OPN has been identified as a major protein constituent of bone- and cartilage-associated ECM, where it is expressed by osteoblasts, osteoclasts, and hypertrophic chondrocytes (Denhardt and Guo, 1993). Thus it may function in bone morphogenesis and remodeling. The importance in bone morphogenesis and remodeling of interactions of the integrin α8β1 with OPN remains uncertain. Analysis of mice lacking integrin α8β1 or OPN has failed to reveal any deficits in bone development (Müller, unpublished observations; Hogan, personal communication). There are several reports of β1 integrins with unidentified α subunits expressed by developing bone or cultured osteoblasts (Clover et al., 1992; Grano et al., 1994). By immunoprecipitation and immunofluorescence, expression of α8β1 has been detected in rat embryonic calvarial bone (Damsky, personal communication). Using paraffin sections, though, we have not seen prominent expression of this integrin at areas of primary bone formation in E13.5 and older mouse embryos. On balance, these data suggest that interactions of α8β1 with OPN will prove to modulate, but not be essential for, bone morphogenesis in some physiological circumstances.

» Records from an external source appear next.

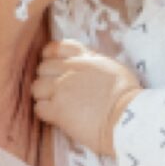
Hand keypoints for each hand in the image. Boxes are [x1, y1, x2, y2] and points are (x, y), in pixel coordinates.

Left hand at [32, 42, 141, 156]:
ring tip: (56, 104)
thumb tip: (84, 65)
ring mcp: (61, 89)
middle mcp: (70, 70)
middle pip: (43, 68)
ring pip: (37, 88)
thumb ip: (93, 63)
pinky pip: (38, 108)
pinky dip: (45, 112)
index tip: (54, 66)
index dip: (50, 57)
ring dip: (44, 96)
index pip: (55, 48)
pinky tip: (57, 117)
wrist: (128, 117)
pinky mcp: (57, 110)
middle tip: (58, 91)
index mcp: (84, 58)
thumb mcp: (111, 67)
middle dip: (47, 79)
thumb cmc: (127, 96)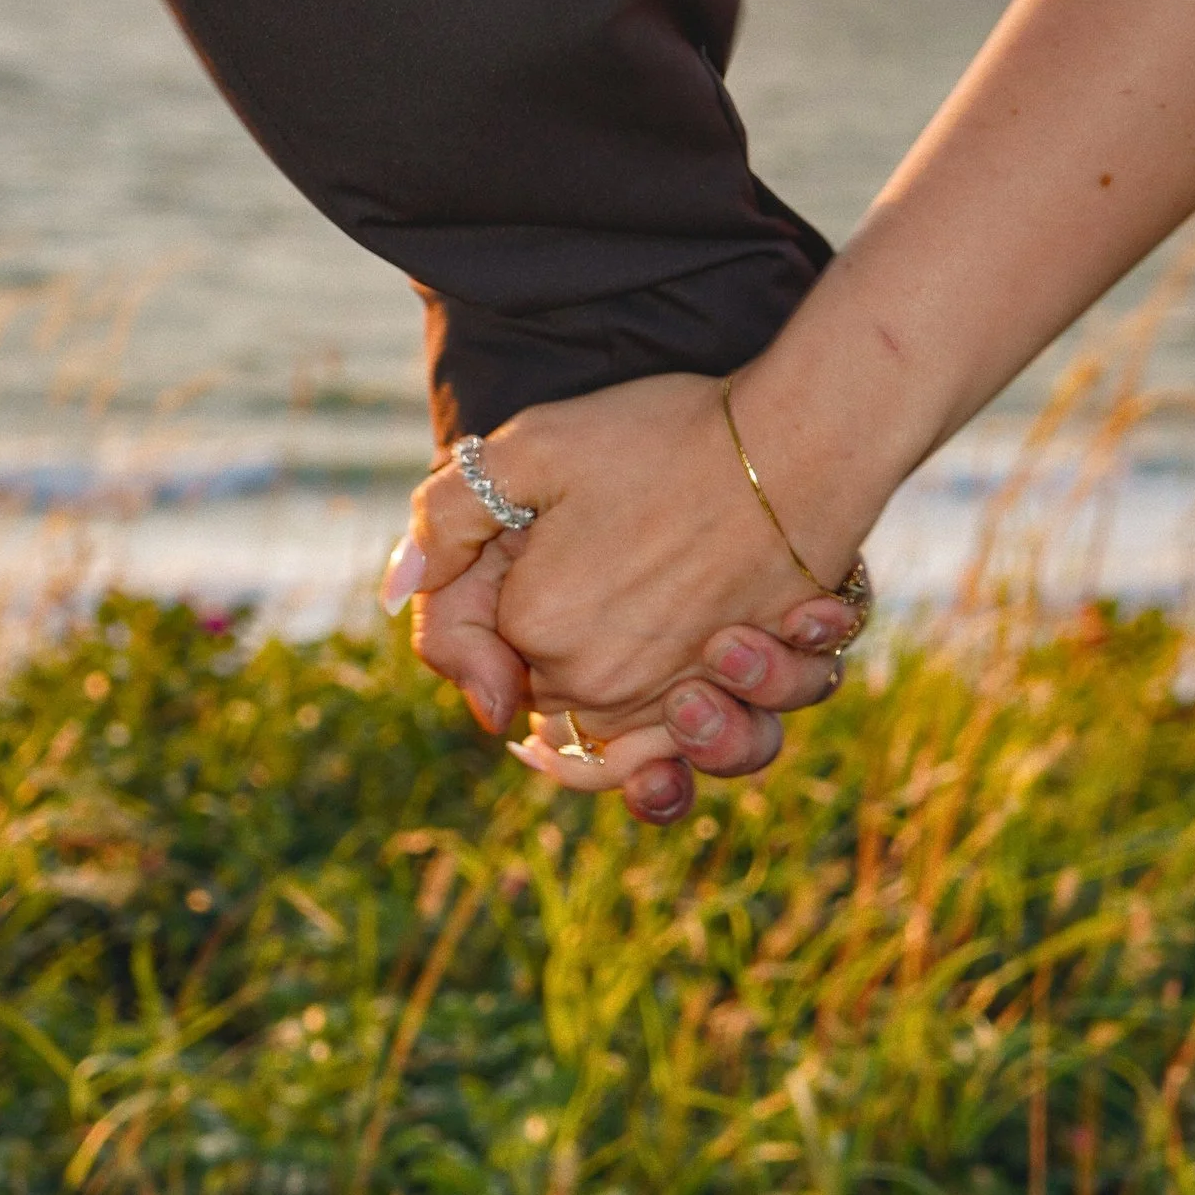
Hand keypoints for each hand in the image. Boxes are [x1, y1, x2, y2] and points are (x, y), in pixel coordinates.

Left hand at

In summary, findings in this article have identified a novel ligand for the integrin α8β1 and suggest strongly that integrin-AP chimeras will be generally applicable for characterizing interactions of integrins with known ligands and for identifying additional receptor–ligand interactions with important physiological or developmental roles. It will be important in the future to establish whether OPN indeed mediates essential functions of integrin α8β1 in the kidney, whether other known or unknown ligands are involved, and whether any of these ligands can substitute for lack of OPN in OPN-deficient animals.
ACKNOWLEDGMENTS
We thank Drs. J.W. Smith, J.R. Hoyer, R. Timpl, A.E. Chung, B.B. Mukherjee, R.A. Saavedra, R.O. Hynes, D. Seiffert, D.L. Mendrick, D. Vestweber, C.H. Damsky, S. Tominaga, and J.G. Flanagan for kindly providing reagents used in this study. We thank Dr. C.W. Turck for peptide microsequencing. We thank Drs. Amanda Littlewood and Dean Evans for help with analyzing bone sections. This work was supported by United States Public Health Service grant P01-16033 and by the Howard Hughes Medical Institute. L.F.R. is an investigator of the Howard Hughes Medical Institute.
Footnotes
Abbreviations used: AP, alkaline phosphatase; E, embryonic day; ECM, extracellular matrix; FN, fibronectin; FN120, 120-kDa fragment of FN; GST, glutathione S-transferase; mAb, monoclonal antibody; OPN, osteopontin; PMSF, phenylmethylsulfonyl fluoride; TBS, Tris-buffered saline; TN-C, tenascin-C; VN, vitronectin.